14. The method of claim 13, wherein expanding the set of target keywords using the NLP model based on the set of initial target keywords further comprises:
extracting a set of generalized keywords from the target text.
15. The method of claim 11, wherein the set of target keywords includes a medication.
16. The method of claim 15, wherein the expanded set of target keywords includes one or more alternative names for the medication.
17. The method of claim 11, further comprising:
performing refined relevancy matching on the set of found keywords using the NLP model based on the found keywords.

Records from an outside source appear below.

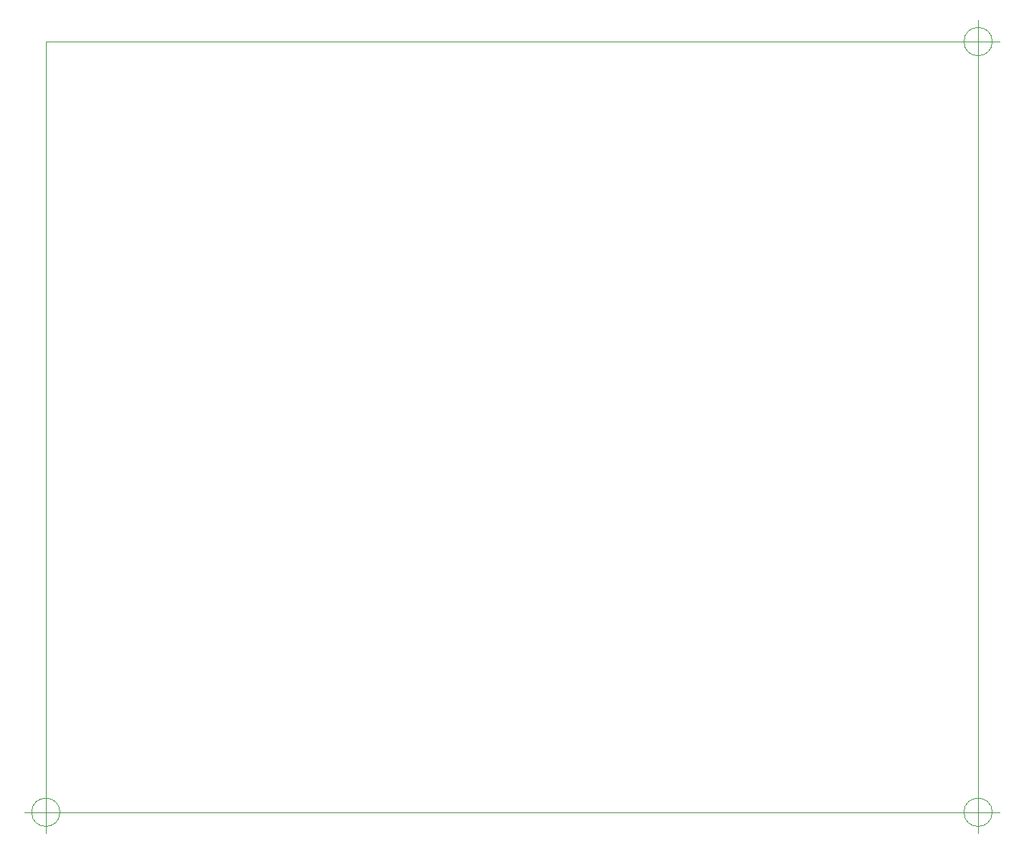
<source format=gbr>
G04 #@! TF.GenerationSoftware,KiCad,Pcbnew,5.1.4+dfsg1-1*
G04 #@! TF.CreationDate,2020-02-21T11:40:22+01:00*
G04 #@! TF.ProjectId,ledStripDriver,6c656453-7472-4697-9044-72697665722e,rev?*
G04 #@! TF.SameCoordinates,Original*
G04 #@! TF.FileFunction,Profile,NP*
%FSLAX46Y46*%
G04 Gerber Fmt 4.6, Leading zero omitted, Abs format (unit mm)*
G04 Created by KiCad (PCBNEW 5.1.4+dfsg1-1) date 2020-02-21 11:40:22*
%MOMM*%
%LPD*%
G04 APERTURE LIST*
%ADD10C,0.050000*%
G04 APERTURE END LIST*
D10*
X211666666Y-50000000D02*
G75*
G03X211666666Y-50000000I-1666666J0D01*
G01*
X207500000Y-50000000D02*
X212500000Y-50000000D01*
X210000000Y-47500000D02*
X210000000Y-52500000D01*
X101666666Y-141000000D02*
G75*
G03X101666666Y-141000000I-1666666J0D01*
G01*
X97500000Y-141000000D02*
X102500000Y-141000000D01*
X100000000Y-138500000D02*
X100000000Y-143500000D01*
X211666666Y-141000000D02*
G75*
G03X211666666Y-141000000I-1666666J0D01*
G01*
X207500000Y-141000000D02*
X212500000Y-141000000D01*
X210000000Y-138500000D02*
X210000000Y-143500000D01*
X210000000Y-50000000D02*
X100000000Y-50000000D01*
X210000000Y-141000000D02*
X210000000Y-50000000D01*
X100000000Y-141000000D02*
X210000000Y-141000000D01*
X100000000Y-50000000D02*
X100000000Y-141000000D01*
M02*

</source>
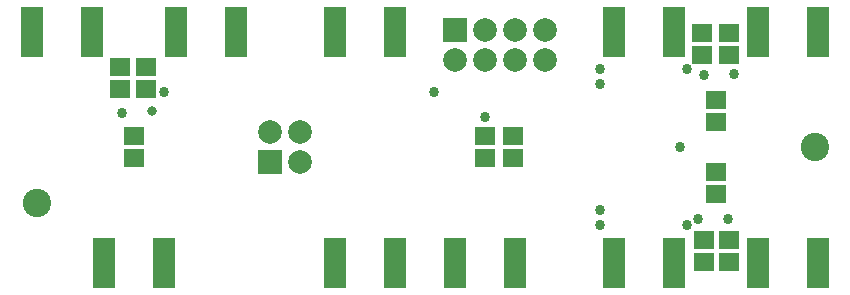
<source format=gbs>
G04*
G04 #@! TF.GenerationSoftware,Altium Limited,Altium Designer,24.4.1 (13)*
G04*
G04 Layer_Color=16711935*
%FSLAX25Y25*%
%MOIN*%
G70*
G04*
G04 #@! TF.SameCoordinates,9EAFE7E4-189C-44CB-946A-5F511CB8720B*
G04*
G04*
G04 #@! TF.FilePolarity,Negative*
G04*
G01*
G75*
%ADD19R,0.07800X0.16800*%
%ADD20R,0.06706X0.05918*%
%ADD22C,0.09461*%
%ADD23C,0.07887*%
%ADD24R,0.07887X0.07887*%
%ADD25R,0.07887X0.07887*%
%ADD26C,0.03200*%
%ADD27C,0.03400*%
D19*
X257795Y86713D02*
D03*
X277795D02*
D03*
X63795D02*
D03*
X83795D02*
D03*
X15795D02*
D03*
X35795D02*
D03*
X136795D02*
D03*
X116795D02*
D03*
X209795D02*
D03*
X229795D02*
D03*
X39795Y9713D02*
D03*
X59795D02*
D03*
X136795D02*
D03*
X116795D02*
D03*
X176795D02*
D03*
X156795D02*
D03*
X257795D02*
D03*
X277795D02*
D03*
X209795D02*
D03*
X229795D02*
D03*
D20*
X239795Y9972D02*
D03*
Y17453D02*
D03*
X243795Y63953D02*
D03*
Y56472D02*
D03*
X248295Y78972D02*
D03*
Y86453D02*
D03*
X49795Y51953D02*
D03*
Y44472D02*
D03*
X53795Y74953D02*
D03*
Y67472D02*
D03*
X45295Y74953D02*
D03*
Y67472D02*
D03*
X166795Y44472D02*
D03*
Y51953D02*
D03*
X176295Y44472D02*
D03*
Y51953D02*
D03*
X239295Y86453D02*
D03*
Y78972D02*
D03*
X248295Y9972D02*
D03*
Y17453D02*
D03*
X243795Y32472D02*
D03*
Y39953D02*
D03*
D22*
X17347Y29615D02*
D03*
X276795Y48213D02*
D03*
D23*
X156795Y77213D02*
D03*
X166795D02*
D03*
X176795D02*
D03*
X186795D02*
D03*
X166795Y87213D02*
D03*
X176795D02*
D03*
X186795D02*
D03*
X95295Y53213D02*
D03*
X105295D02*
D03*
Y43213D02*
D03*
D24*
X156795Y87213D02*
D03*
D25*
X95295Y43213D02*
D03*
D26*
X55795Y60212D02*
D03*
D27*
X59795Y66713D02*
D03*
X205295Y69213D02*
D03*
X231795Y48213D02*
D03*
X149674Y66713D02*
D03*
X45795Y59713D02*
D03*
X166795Y58213D02*
D03*
X205295Y22213D02*
D03*
Y27213D02*
D03*
X234295Y22213D02*
D03*
X205295Y74213D02*
D03*
X234295D02*
D03*
X237795Y24213D02*
D03*
X239795Y72213D02*
D03*
X249795Y72713D02*
D03*
X247795Y24213D02*
D03*
M02*

</source>
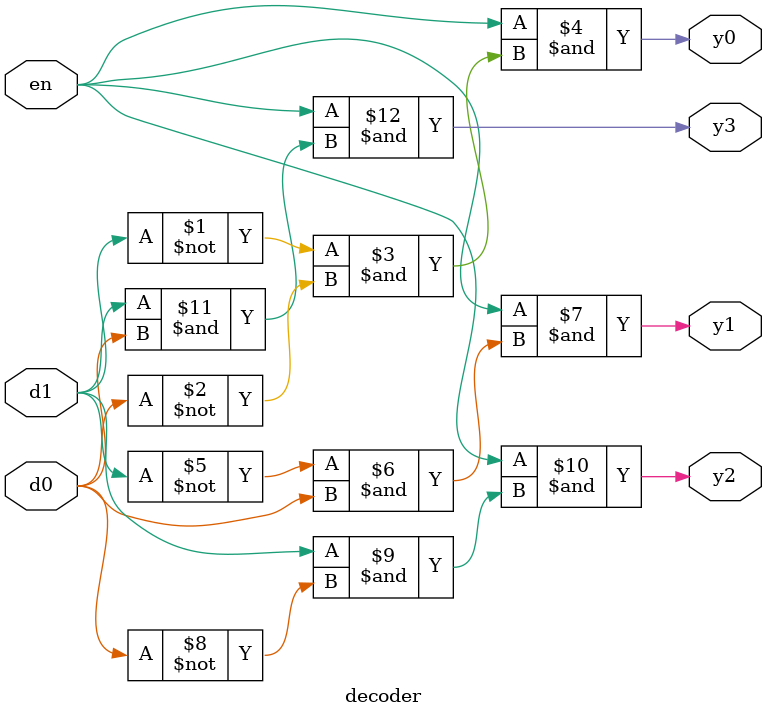
<source format=v>

module decoder(d0,d1,en,y0,y1,y2,y3);
    input d0,d1,en;
	 output y0,y1,y2,y3;
  	 assign y0=en & (~d1 & ~d0);
    assign y1=en & (~d1 & d0);
    assign y2=en & (d1  & ~d0);
    assign y3=en & (d1  & d0);

endmodule

</source>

18. The method of claim 11, wherein expanding the set of target keywords the NLP model based on the set of initial target keywords further comprises, for a keyword:
determining a first set of additional target keywords, the first set of additional target keywords including keywords that are synonyms of the keyword;
determining a second set of additional target keywords, the second set of additional target keywords including keywords with different grammar than the keyword and synonymous meaning to the keyword;
determining a third set of additional target keywords, the third set of additional target keywords including keywords with different expressions than the keywords and synonymous meaning to the keyword; and
wherein the expanded set of target keywords comprises the initialized set of target keywords, the first set of additional target keywords, the second set of additional target keywords, and the third set of additional target keywords.
19. The method of claim 18, wherein expanding the set of target keywords the NLP model based on the set of initial target keywords further comprises, for the keyword:
determining a fourth set of additional target keywords, the fourth set of additional target keywords including keywords that comprise the keyword in one or more different contexts; and
wherein the expanded set of target keywords further comprises the fourth set of additional target keywords.
20. A non-transitory computer-readable storage medium, the computer-readable storage medium including instructions that when executed by a computer, cause the computer to:
access a set of medical records, the set of medical records including at least a target text;
initialize a set of target keywords;
expand the set of target keywords using one or more natural language processing (NLP) models based on the initialized set of target keywords;
extract a set of found keywords by using the one or more NLP models to process the target text with the expanded set of target keywords;
cause for display a report, the report including the set of found keywords and at least one text excerpt from the target text, wherein each found keyword in the set of found keywords is associated with a text excerpt from the target text.